UNIVERSAL ENGINEERING TESTING v. Israel , 707 So. 2d 900 ( 1998 )


Menu:
  • 707 So. 2d 900 (1998)

    UNIVERSAL ENGINEERING TESTING COMPANY, INC., et al., Petitioners,
    v.
    Deborah ISRAEL, as Trustee of the Israel Children's Trust, Respondent.

    No. 97-3103.

    District Court of Appeal of Florida, Fifth District.

    March 6, 1998.

    *901 Michael L. Gore of Shutts & Bowen LLP, Orlando, for Petitioners.

    Michael R. Levin and Richard S. Geller of Rumberger, Kirk & Caldwell, A Professional Association, Orlando, for Respondent.

    PETERSON, Judge.

    Petitioners, Universal Engineering Testing Company, Inc., ("Universal"), and three stockholders owning 90% of the capital stock of Universal, seek certiorari review of a non-final discovery order allowing respondent, Deborah Israel, as Trustee of the Israel Children's Trust, to review Universal's corporate records. We grant the petition and quash the order allowing discovery.

    Respondent sought review of Universal's corporate records pursuant to section 607.1602, Florida Statutes (1995).[1] The request was denied by Universal on the grounds that she was not a stockholder and that she failed to assert a purpose for the review. Israel responded by filing an action for declaratory judgment determining that she was indeed a stockholder. It is in that action that the trial court ordered production of Universal's tax records and financial statements. The order led to this petition.

    Respondent claimed, first, that she is the Trustee of a trust holding 30% of the capital stock of Universal for the benefit of the successors of her deceased daughter and also for the benefit of her two sons, both of whom are petitioners in this action. She alternatively argued before the trial court that if the documentation establishing the trust naming her as trustee was ineffective to place the stock in trust, she is a five percent stockholder because she is a beneficiary of her daughter's estate. The trial court apparently relied on the latter argument in granting the discovery finding a reasonable likelihood that a showing would be made that respondent owned an interest. The estate, however, is still in probate and no distribution of the stock from the personal representative has taken place.

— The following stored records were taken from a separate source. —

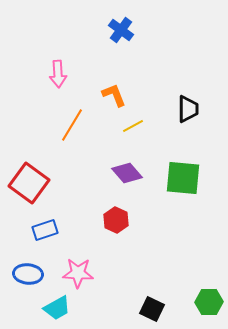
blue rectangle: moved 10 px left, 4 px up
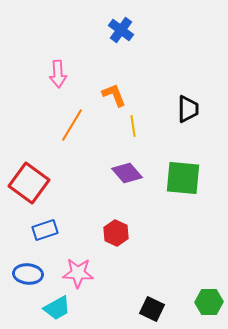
yellow line: rotated 70 degrees counterclockwise
red hexagon: moved 13 px down
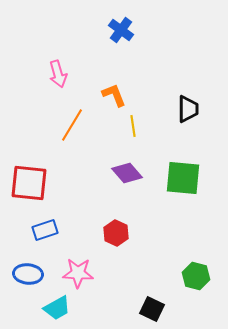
pink arrow: rotated 12 degrees counterclockwise
red square: rotated 30 degrees counterclockwise
green hexagon: moved 13 px left, 26 px up; rotated 16 degrees clockwise
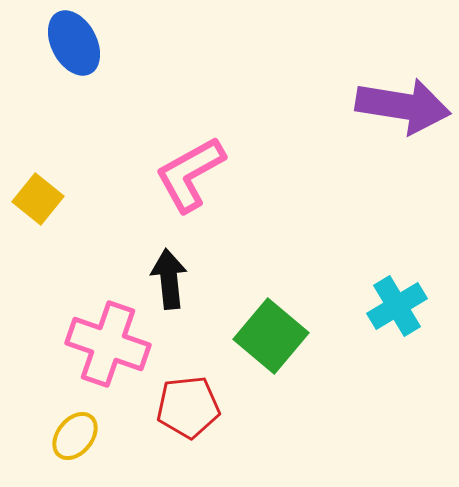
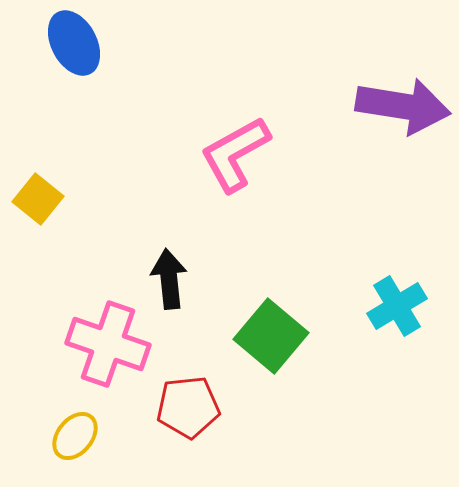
pink L-shape: moved 45 px right, 20 px up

    Review by certiorari is appropriate when a discovery order departs from the essential requirements of law, causing material injury to a petitioner throughout the remainder of the proceedings and effectively leaving no adequate remedy on appeal. Allstate Insurance Co. v. Langston, 655 So. 2d 91, 94 (Fla.1995); see also Martin-Johnson, Inc. v. Savage, 509 So. 2d 1097 (Fla.1987). In the instant case, we find the trial court abused its discretion by requiring disclosure of confidential and proprietary documents before the ultimate issue of respondent's stockholder status and her right to review and inspect those same documents under section 607.1602 has been decided. See Oil Conservationists, Inc. v. Gilbert, 471 So. 2d 650 (Fla. 4th DCA 1985); Picerne Development Corporation of Florida v. Tasca & Rotelli, 635 So. 2d 149 (Fla. 4th DCA 1994) (the court granted a writ of certiorari and quashed a discovery order in a suit for an accounting because the order required production of financial documents which would constitute part of the accounting itself, before a determination was made that a basis for an accounting had been established).

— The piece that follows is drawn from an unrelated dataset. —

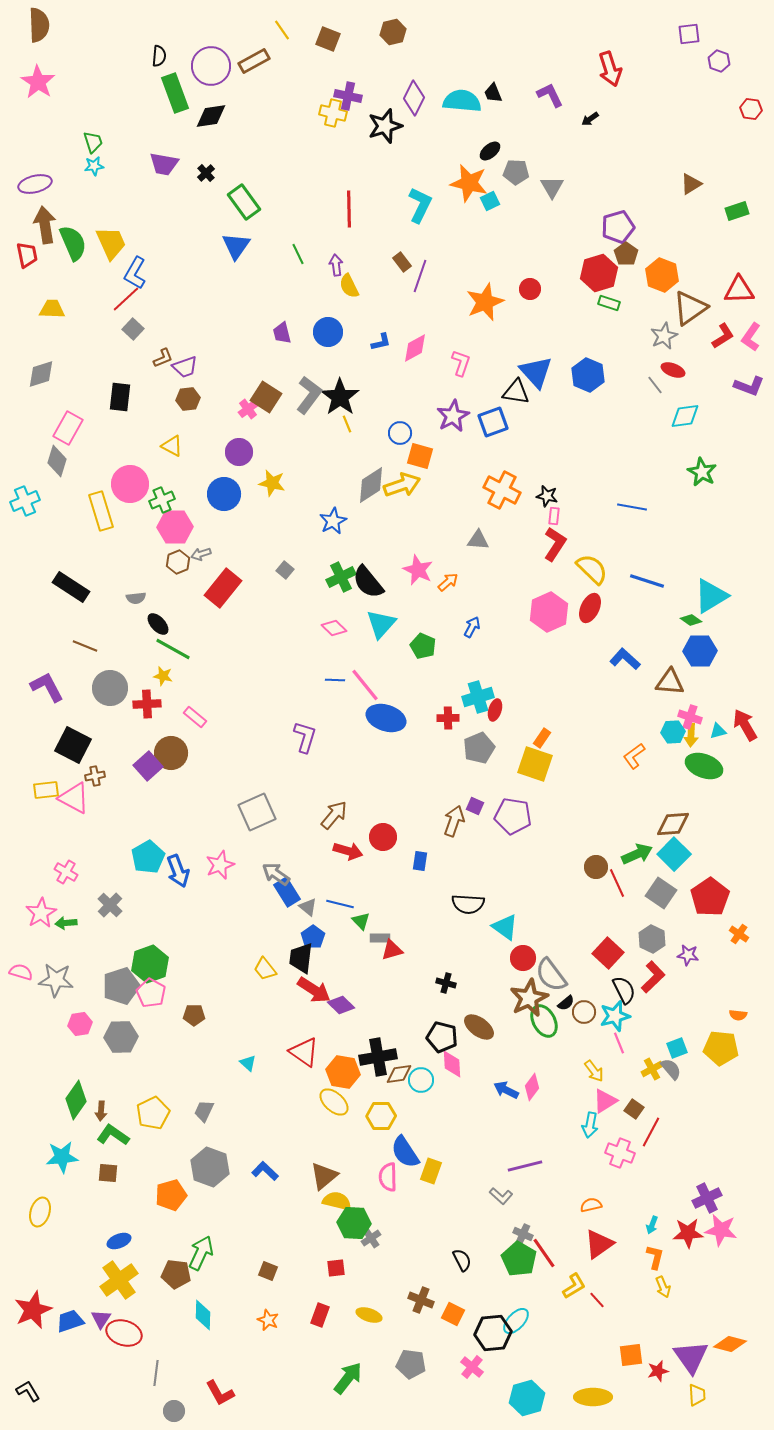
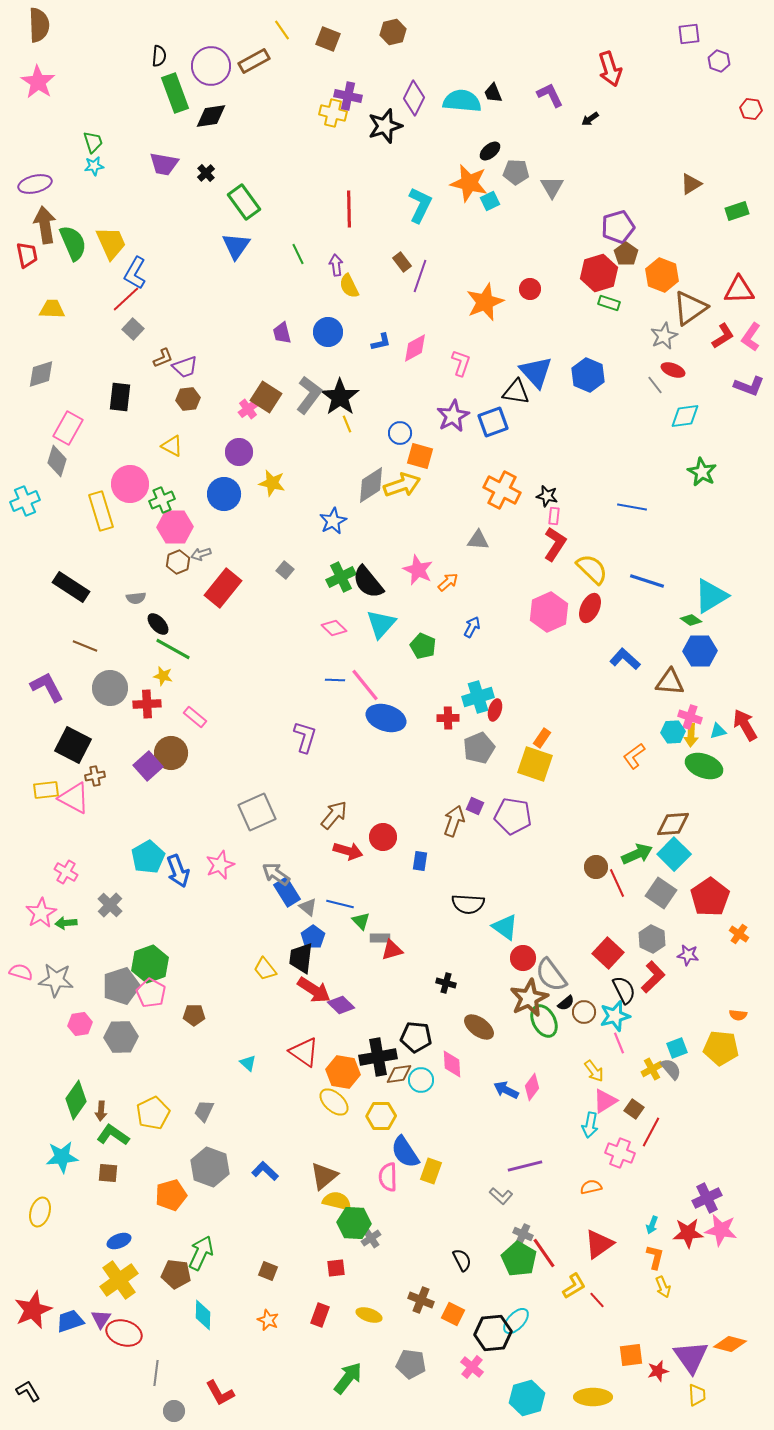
black pentagon at (442, 1037): moved 26 px left; rotated 8 degrees counterclockwise
orange semicircle at (591, 1205): moved 18 px up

    *902 Respondent cannot be allowed to bypass the showing required under section 607.1602 to copy financial corporate records by obtaining those documents through the discovery process. We note respondent failed to first show to the court that the requested discovery was necessary to establish ownership or that equivalent information was not available. It would seem appropriate for the trial court to first inspect the requested records in camera to determine their relevance on the question of respondent's shareholder status, before allowing respondent to review them.

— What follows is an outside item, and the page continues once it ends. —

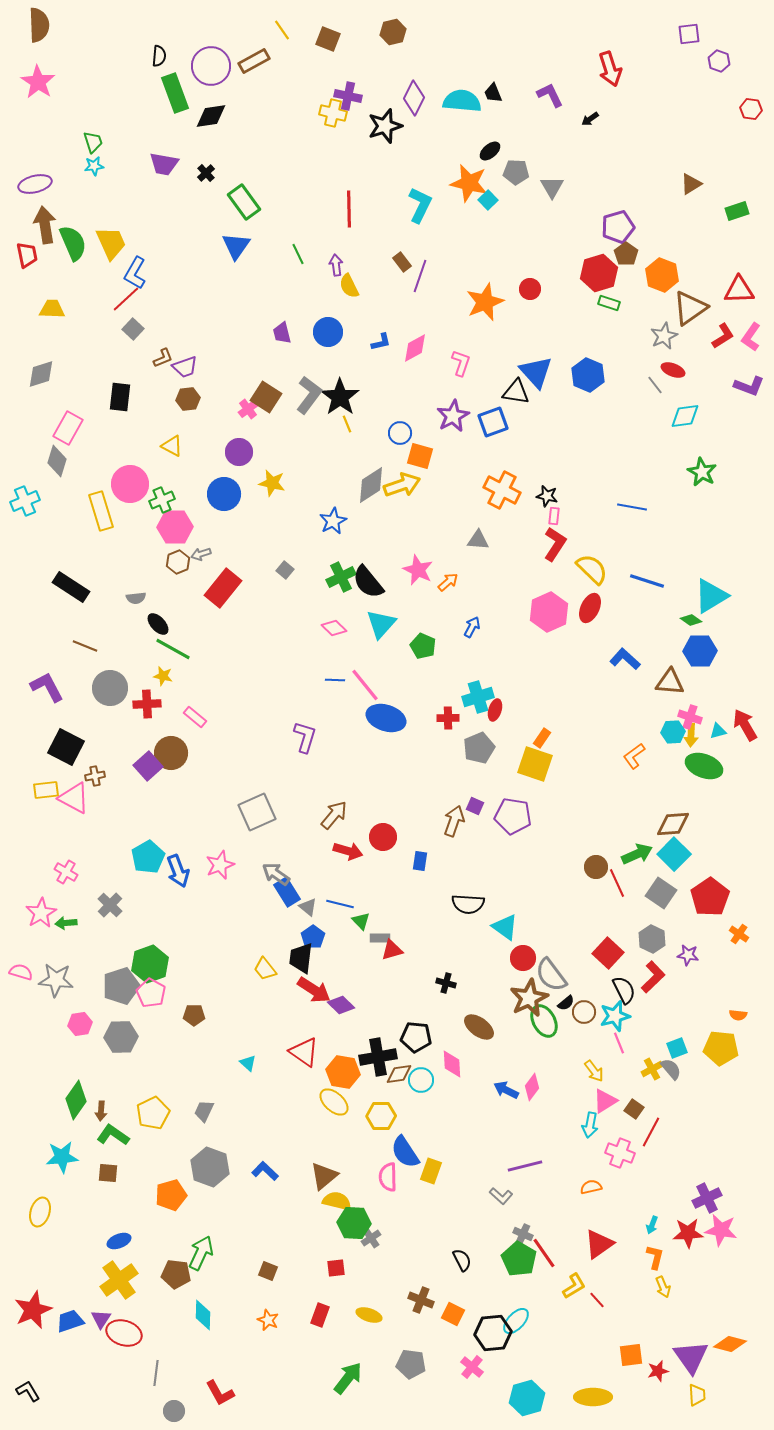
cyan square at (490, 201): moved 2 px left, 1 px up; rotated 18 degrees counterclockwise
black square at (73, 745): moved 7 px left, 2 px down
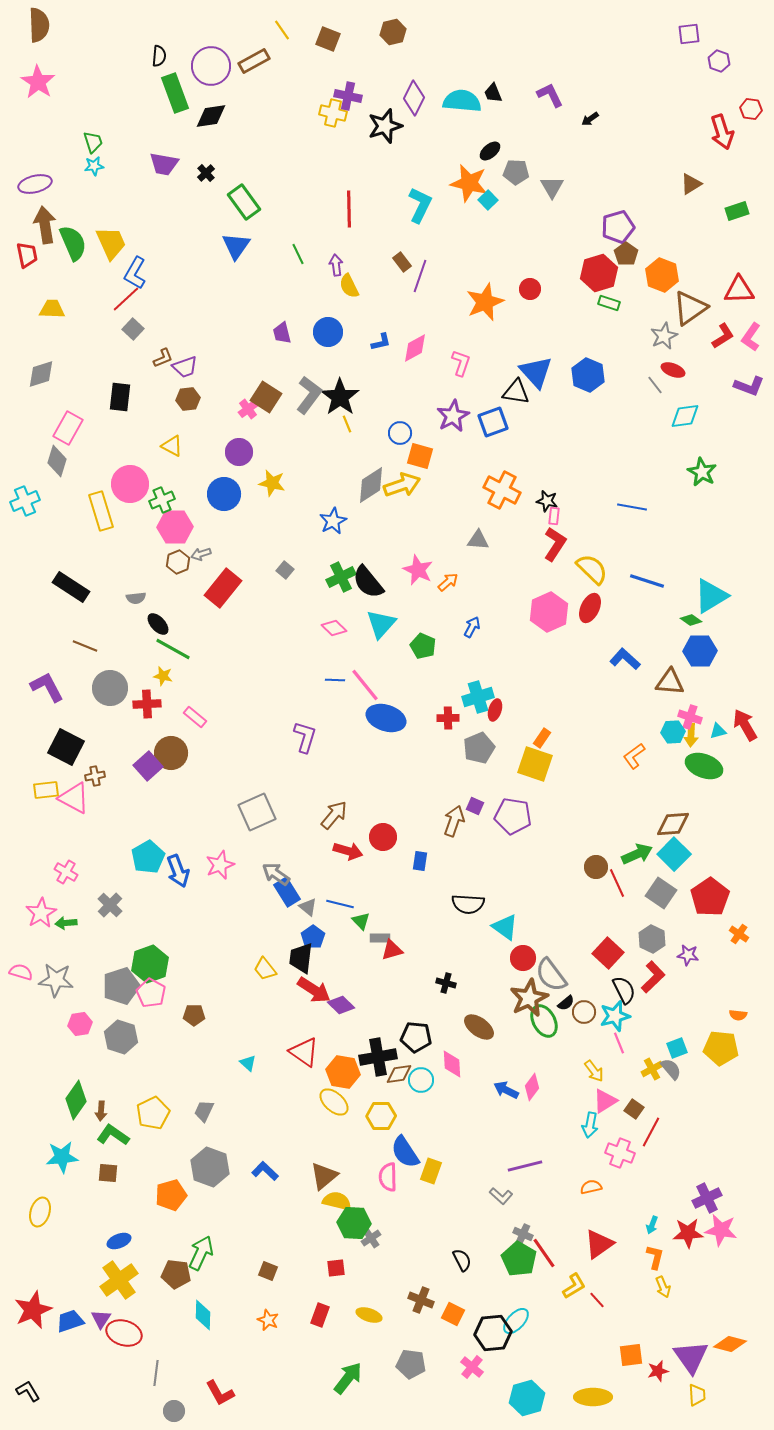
red arrow at (610, 69): moved 112 px right, 63 px down
black star at (547, 496): moved 5 px down
gray hexagon at (121, 1037): rotated 20 degrees clockwise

    We further find that respondent's attempt to rely on her likely inheritance of a portion of her daughter's shares is misplaced. Her daughter's estate is still being administered and no distribution has taken place. Additionally, respondent did not seek disclosure of the corporate records as a potential beneficiary of that estate, but rather in her capacity as trustee of the Israel Children's Trust.

    We quash the discovery order and remand without prejudice to allow the respondent to show that the requested records are relevant and necessary to establish the question of ownership, and if that threshold is passed, to allow the trial court to hold an in camera inspection of the documents to determine their relevance on that issue.

    PETITION GRANTED; ORDER QUASHED.

    W. SHARP, and HARRIS, JJ., concur.

    NOTES

    [1] Section 607.1602, Florida Statutes, allows a shareholder to inspect certain records of a corporation only if the shareholder's demand is made in good faith and for a proper purpose, the shareholder describes the purpose and records with reasonable particularity, and the records requested are directly connected with the shareholder's purpose.